It was probably the skeleton of a horse lying there. In small towns like that, they take an old worn-out horse, that has died, and haul him off to some field outside of town and skin him for the hide, that they can sell for a dollar or two. It doesn’t make any difference what the horse has been, that’s the way he usually ends up. Maybe even Pick-it-boy, or O My Man, or a lot of other good fast ones I’ve seen and known have ended that way by this time.

And so I think it was the bones of a horse lying there and he must have been lying on his back. The birds and wild animals had picked all his flesh away and the rain had washed his bones clean.

Anyway I fell and pitched forward and my side got cut pretty deep and my hands clutched at something. I had fallen right in between the ribs of the horse and they seemed to wrap themselves around me close. And my hands, clutching upwards, had got hold of the cheeks of that dead horse and the bones of his cheeks were cold as ice with the rain washing over them. White bones wrapped around me and white bones in my hands.

There was a new terror now that seemed to go down to the very bottom of me, to the bottom of the inside of me, I mean. It shook me like I have seen a rat in a barn shaken by a dog. It was a terror like a big wave that hits you when you are walking on a seashore, maybe. You see it coming and you try to run and get away but when you start to run inshore there is a stone cliff you can’t climb. So the wave comes high as a mountain, and there it is, right in front of you and nothing in all this world can stop it. And now it had knocked you down and rolled and tumbled you over and over and washed you clean, clean, but dead maybe.

And that’s the way I felt—I seemed to myself dead with blind terror, it was a feeling like the finger of God running down your back and burning you clean, I mean.
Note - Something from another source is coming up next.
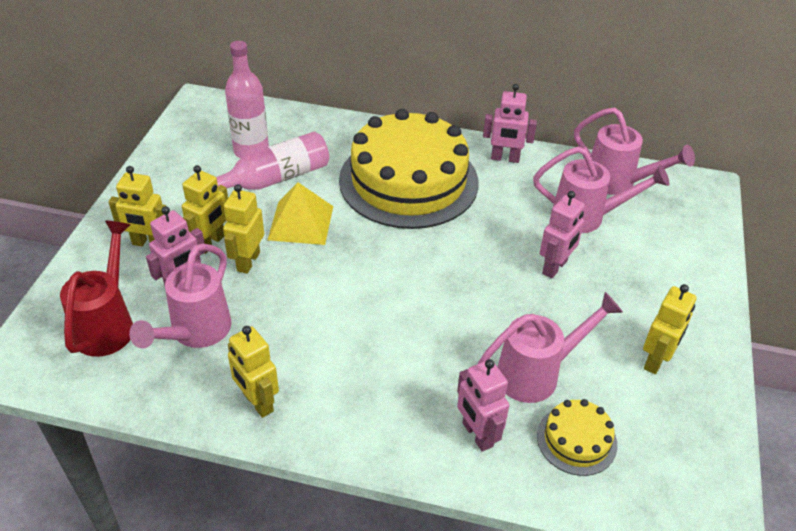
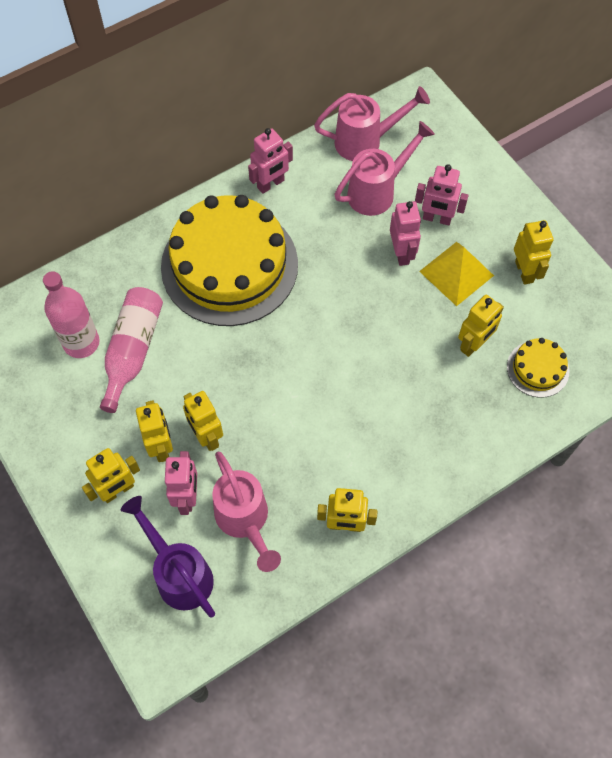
camera: 45 degrees left, 20 degrees up
(108, 323) = (179, 573): red watering can -> purple watering can
(301, 223) = (201, 371): yellow pyramid -> yellow pyramid (456, 273)
(477, 435) = (486, 418): pink robot -> pink robot (436, 219)
(537, 373) = (473, 344): pink watering can -> yellow robot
It burned all that silly nonsense about being a girl right out of me.

I screamed at last and the spell that was on me was broken. I’ll bet the scream I let out of me could have been heard a mile and a half.

Right away I felt better and crawled out from among the pile of bones, and then I stood on my own feet again and I wasn’t a woman, or a young girl any more but a man and my own self, and as far as I know I’ve been that way ever since. Even the black night seemed warm and alive now, like a mother might be to a kid in the dark.
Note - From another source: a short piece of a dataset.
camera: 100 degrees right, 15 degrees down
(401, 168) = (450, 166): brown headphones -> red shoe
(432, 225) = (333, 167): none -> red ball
Only I couldn’t go back to the race track because I was blubbering and crying and was ashamed of myself and of what a fool I had made of myself. Someone might see me and I couldn’t stand that, not at that moment.

So I went across the field, walking now, not running like a crazy man, and pretty soon I came to a fence and crawled over and got into another field, in which there was a straw stack, I just happened to find in the pitch darkness.